Nobel laureate taking top security posts in East Timor

? Nobel Peace laureate Jose Ramos Horta said Friday he would take over East Timor’s top security posts in a bid to end factional divisions that have plunged the country into chaos.

His announcement came as fresh looting and rioting broke out in the capital and was likely to further isolate embattled Prime Minister Mari Alkatiri.

Ramos Horta won the 1996 Nobel Peace Prize for bringing world attention to the plight of East Timorese under years of often brutal Indonesian rule. He is already foreign minister, and is expected to be sworn in today as head of both the defense and the interior ministries.

The defense and interior ministers resigned Thursday, taking responsibility for failing to prevent the worst violence since East Timor’s break from Indonesia in 1999.

“I’m the only one who might be able to heal the wounds within the armed forces, between the armed forces and the police force, between the armed forces and society at large,” Ramos Horta told Australian Broadcasting Corp. radio.

Like President Xanana Gusmao, Ramos Horta enjoys status from his role in helping to win independence for East Timor. The men have worked closely together since the break from Indonesia.

An Australian soldier looks on as looters run from a government store warehouse carrying office equipment in Dili, East Timor, Friday, June 2, 2006.

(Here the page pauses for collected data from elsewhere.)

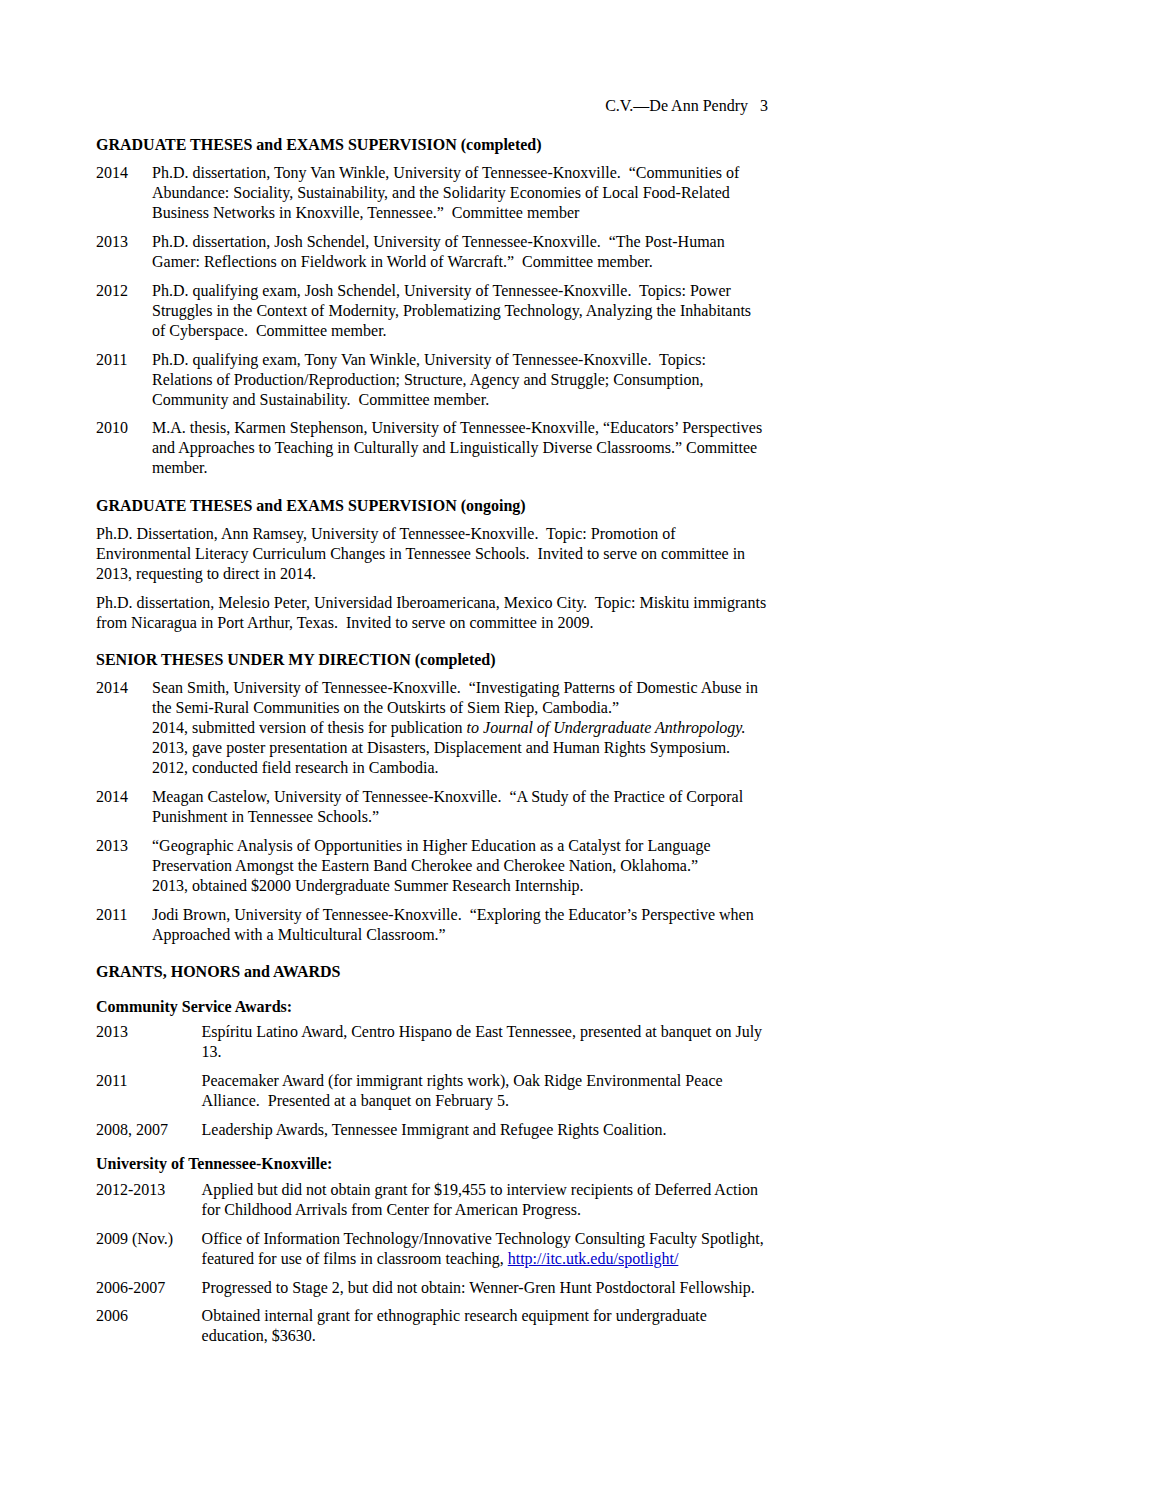C.V.—De Ann Pendry 3
GRADUATE THESES and EXAMS SUPERVISION (completed)
2014
Ph.D. dissertation, Tony Van Winkle, University of Tennessee-Knoxville. “Communities of Abundance: Sociality, Sustainability, and the Solidarity Economies of Local Food-Related Business Networks in Knoxville, Tennessee.” Committee member
2013
Ph.D. dissertation, Josh Schendel, University of Tennessee-Knoxville. “The Post-Human Gamer: Reflections on Fieldwork in World of Warcraft.” Committee member.
2012
Ph.D. qualifying exam, Josh Schendel, University of Tennessee-Knoxville. Topics: Power Struggles in the Context of Modernity, Problematizing Technology, Analyzing the Inhabitants of Cyberspace. Committee member.
2011
Ph.D. qualifying exam, Tony Van Winkle, University of Tennessee-Knoxville. Topics: Relations of Production/Reproduction; Structure, Agency and Struggle; Consumption, Community and Sustainability. Committee member.
2010
M.A. thesis, Karmen Stephenson, University of Tennessee-Knoxville, “Educators’ Perspectives and Approaches to Teaching in Culturally and Linguistically Diverse Classrooms.” Committee member.
GRADUATE THESES and EXAMS SUPERVISION (ongoing)
Ph.D. Dissertation, Ann Ramsey, University of Tennessee-Knoxville. Topic: Promotion of Environmental Literacy Curriculum Changes in Tennessee Schools. Invited to serve on committee in 2013, requesting to direct in 2014.
Ph.D. dissertation, Melesio Peter, Universidad Iberoamericana, Mexico City. Topic: Miskitu immigrants from Nicaragua in Port Arthur, Texas. Invited to serve on committee in 2009.
SENIOR THESES UNDER MY DIRECTION (completed)
2014
Sean Smith, University of Tennessee-Knoxville. “Investigating Patterns of Domestic Abuse in the Semi-Rural Communities on the Outskirts of Siem Riep, Cambodia.” 2014, submitted version of thesis for publication to Journal of Undergraduate Anthropology. 2013, gave poster presentation at Disasters, Displacement and Human Rights Symposium. 2012, conducted field research in Cambodia.
2014
Meagan Castelow, University of Tennessee-Knoxville. “A Study of the Practice of Corporal Punishment in Tennessee Schools.”
2013
“Geographic Analysis of Opportunities in Higher Education as a Catalyst for Language Preservation Amongst the Eastern Band Cherokee and Cherokee Nation, Oklahoma.” 2013, obtained $2000 Undergraduate Summer Research Internship.
2011
Jodi Brown, University of Tennessee-Knoxville. “Exploring the Educator’s Perspective when Approached with a Multicultural Classroom.”
GRANTS, HONORS and AWARDS
Community Service Awards:
2013
Espíritu Latino Award, Centro Hispano de East Tennessee, presented at banquet on July 13.
2011
Peacemaker Award (for immigrant rights work), Oak Ridge Environmental Peace Alliance. Presented at a banquet on February 5.
2008, 2007
Leadership Awards, Tennessee Immigrant and Refugee Rights Coalition.
University of Tennessee-Knoxville:
2012-2013
Applied but did not obtain grant for $19,455 to interview recipients of Deferred Action for Childhood Arrivals from Center for American Progress.
2009 (Nov.)
Office of Information Technology/Innovative Technology Consulting Faculty Spotlight, featured for use of films in classroom teaching, http://itc.utk.edu/spotlight/
2006-2007
Progressed to Stage 2, but did not obtain: Wenner-Gren Hunt Postdoctoral Fellowship.
2006
Obtained internal grant for ethnographic research equipment for undergraduate education, $3630.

The wave of unrest was triggered when Alkatiri fired 600 soldiers from the 1,400-member army in March. Before they were dismissed, the soldiers had gone on strike, claiming the government discriminated against them.

Sporadic clashes last month between the fired soldiers and government troops set off street warfare in Dili between gangs loosely allied with either side. The unrest escalated recently into riots and clashes with government forces.

At least 30 people have died, hospital officials said.

Tens of thousands who have fled the chaos for camps in or near the capital have become increasingly desperate for food and other aid, and riots have occasionally broken out on food lines.

On Friday, residents frustrated after waiting for hours for food that never came looted a warehouse of computers, furniture and anything else they could carry away in trucks and on motorcycles – including musical instruments and a saddle.

“I’m hungry and the shops are closed. Where are we going to buy something to eat? The government rations are finished,” Cornelio Moniz Barreto said. “Now we are thinking about our stomach, not politics.”

Alkatiri, who has been blamed for many of the impoverished nation’s problems, claimed his political rivals were fomenting the unrest as part of a plot to oust him.

“Their main objective is to overthrow the government,” he told Indonesia’s Metro television. He did not identify any culprits.